Hieronimo does however use the language of justice to describe his and Bel- Imperia's cause. "I see that heaven applies our drift / And all the saints do sit soliciting / For vengeance on those cursed murderers." The murders of Lorenzo and Balthazar, in Hieronimo's eyes, have heaven's approval on their side; the murder of Horatio was, by contrast, "causeless," unjustifiable. That Hieronimo feels his revenge to be a form of divine justice is clear, and it is also clear that the injury done to his son was much worse than any injury Horatio could have done to his murderers. Horatio's wrongs were merely personal slights, exacerbated by the murderers' keen sense of pride. So we have reason to distinguish between the two cases for revenge, even if the Machiavellian behavior of Hieronimo and Bel-Imperia makes us uncomfortable.

Read more about the play’s use of revenge and justice as a theme.

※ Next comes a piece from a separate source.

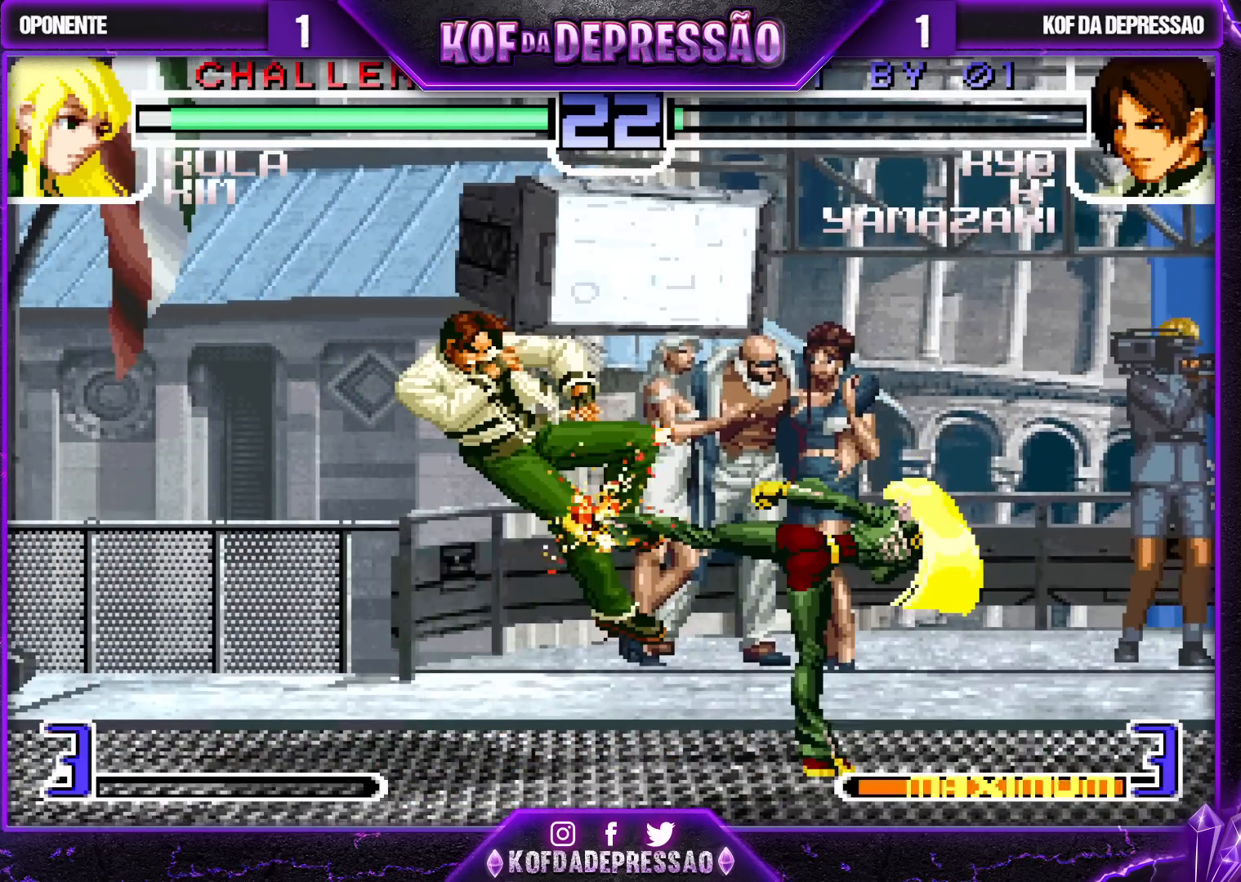
{"buttons": [], "left_stick": "left", "events": [[33, "left_stick", "down-right"], [50, "R1", "down"], [133, "R1", "up"], [200, "left_stick", "center"], [483, "left_stick", "left"]]}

Hieronimo's deception has even fooled his wife, and this results in one of the play's saddest moments. Isabella's suicide is full of apocalyptic imagery: "I will leave … not an herb within this garden-plot / Fruitless for ever may this garden be!" According to S.F. Johnson, her toppling down of the arbour (the tree from which Horatio was hanged) is an allusion to Hieronimo's prediction in IV.i: "Now shall I see the fall of Babylon, / Wrought by the heavens in this confusion." Her apocalyptic imagery has a common theme: the complete and total rejection of life, whether it be the life of the orchard, her own life, or the lives of any children she may have. This rejection is in effect a rejection of the future for the past, as shown by the juxtaposition of her suicide with the memory of her dead son: upon stabbing her breast, she describes it as "The hapless breast that gave Horatio suck." Her breast, and by extension her life, is given its meaning only by the memories of Horatio attached to it, not by anything that could happen in the future.